Evaluation and modeling of fungi towards wood degradation

Abstract

ABSTRACT Fungi play a significant role in wood fiber degradation since they possess enzymatic tools for the degradation of recalcitrant plant polymers. The study aims to demonstrate the interactive fungal traits when they grow together and its development with total dead wood fiber degradation speed. A lab experiment was designed to describe decomposition rates and fungal properties using nonlinear fitting model and logistic equation from preliminary data sets. The degradation speed of five (A, B, C, D, and E) different types of fungi with different growth rates were calculated at various relative humidity’s (35, 50, 65, 80, and 95 g.kg−).
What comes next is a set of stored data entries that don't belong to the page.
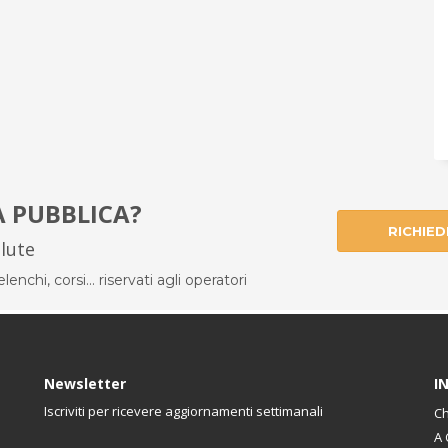
À PUBBLICA?
RICHIED
alute
enchi, corsi... riservati agli operatori
Newsletter
I
Iscriviti per ricevere aggiornamenti settimanali
Ch
A 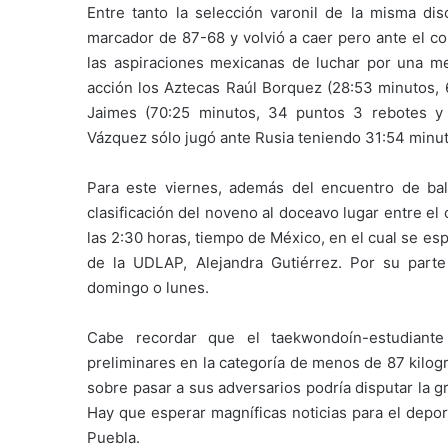
Entre tanto la selección varonil de la misma di
marcador de 87-68 y volvió a caer pero ante el 
las aspiraciones mexicanas de luchar por una m
acción los Aztecas Raúl Borquez (28:53 minutos, 
Jaimes (70:25 minutos, 34 puntos 3 rebotes y 
Vázquez sólo jugó ante Rusia teniendo 31:54 minuto
Para este viernes, además del encuentro de bal
clasificación del noveno al doceavo lugar entre el
las 2:30 horas, tiempo de México, en el cual se es
de la UDLAP, Alejandra Gutiérrez. Por su parte
domingo o lunes.
Cabe recordar que el taekwondoín-estudiant
preliminares en la categoría de menos de 87 kilogr
sobre pasar a sus adversarios podría disputar la gr
Hay que esperar magníficas noticias para el depor
Puebla.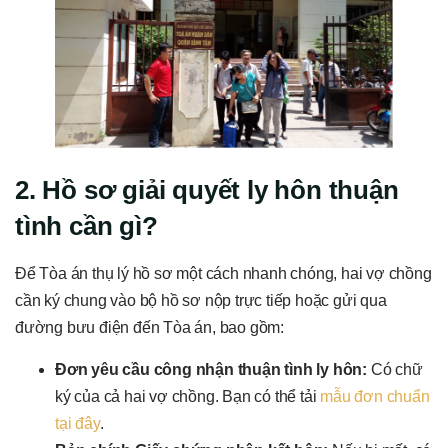
2. Hồ sơ giải quyết ly hôn thuận
tình cần gì?
Để Tòa án thụ lý hồ sơ một cách nhanh chóng, hai vợ chồng
cần ký chung vào bộ hồ sơ nộp trực tiếp hoặc gửi qua
đường bưu điện đến Tòa án, bao gồm:
Đơn yêu cầu công nhận thuận tình ly hôn:
Có chữ
ký của cả hai vợ chồng. Bạn có thể tải
mẫu đơn chuẩn
tại đây
.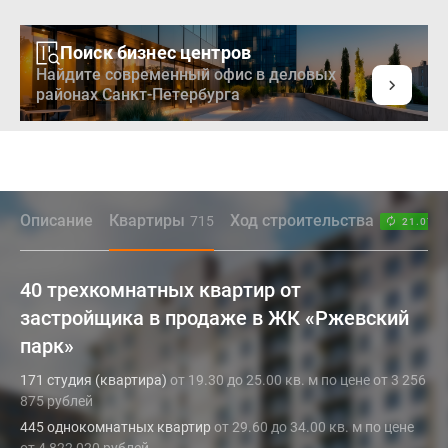
Поиск бизнес центров
Найдите современный офис в деловых
районах Санкт-Петербурга
Описание
Квартиры
Ход строительства
715
21.07.2
40 трехкомнатных квартир от
застройщика в продаже в ЖК «Ржевский
парк»
171 студия (квартира)
от 19.30 до 25.00 кв. м по цене от 3 256
875 рублей
445 однокомнатных квартир
от 29.60 до 34.00 кв. м по цене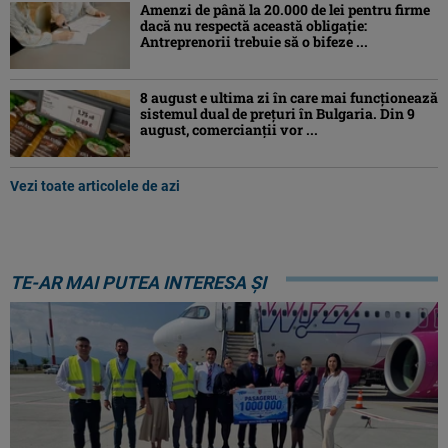
Amenzi de până la 20.000 de lei pentru firme
dacă nu respectă această obligație:
Antreprenorii trebuie să o bifeze ...
8 august e ultima zi în care mai funcționează
sistemul dual de prețuri în Bulgaria. Din 9
august, comercianții vor ...
Vezi toate articolele de azi
TE-AR MAI PUTEA INTERESA ȘI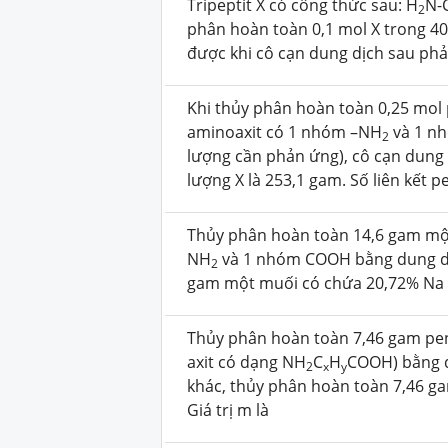
Tripeptit X có công thức sau: H
N-
2
phân hoàn toàn 0,1 mol X trong 4
được khi cô cạn dung dịch sau phả
Khi thủy phân hoàn toàn 0,25 mol p
aminoaxit có 1 nhóm –NH
và 1 nh
2
lượng cần phản ứng), cô cạn dung 
lượng X là 253,1 gam. Số liên kết pe
Thủy phân hoàn toàn 14,6 gam một 
NH
và 1 nhóm COOH bằng dung dị
2
gam một muối có chứa 20,72% Na về
Thủy phân hoàn toàn 7,46 gam pen
axit có dạng NH
C
H
COOH) bằng 
2
x
y
khác, thủy phân hoàn toàn 7,46 g
Giá trị m là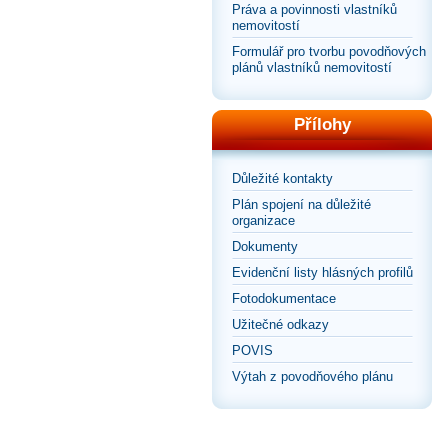
Práva a povinnosti vlastníků
nemovitostí
Formulář pro tvorbu povodňových
plánů vlastníků nemovitostí
Přílohy
Důležité kontakty
Plán spojení na důležité
organizace
Dokumenty
Evidenční listy hlásných profilů
Fotodokumentace
Užitečné odkazy
POVIS
Výtah z povodňového plánu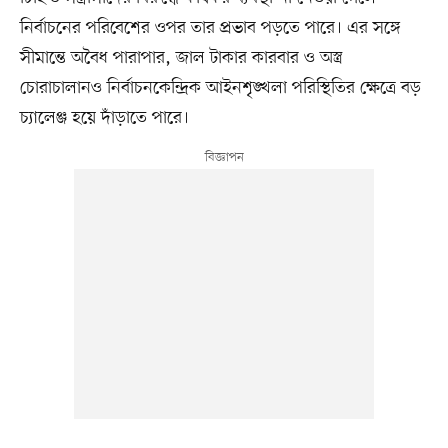
নির্বাচনের পরিবেশের ওপর তার প্রভাব পড়তে পারে। এর সঙ্গে
সীমান্তে অবৈধ পারাপার, জাল টাকার কারবার ও অস্ত্র
চোরাচালানও নির্বাচনকেন্দ্রিক আইনশৃঙ্খলা পরিস্থিতির ক্ষেত্রে বড়
চ্যালেঞ্জ হয়ে দাঁড়াতে পারে।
Results showed that the mycelium length of fungus A, has faster ideal growth rate than that of fungus B, with ecological niche width A < B. Besides this the growth rate of fungus 1 was vg1 = 0.12 and the environmental-holding capacity k1 = 3000; vg2 = 0.15 and k2 = 2000 for fungus 2. Comparing the results of fiber decomposition with a single fungus, we were able to find that the overall efficiency of the two-fungal system decomposition model was higher in a defined environment. Besides this the successfully simulated the competitive relationship between different species of fungi and the effect of different environments on the decomposition rate of fungi, with a good fit and in accordance with the biological laws. Our model is well generalizable and can be extended to multiple environmental variables (light, temperature, and heat) with good accuracy.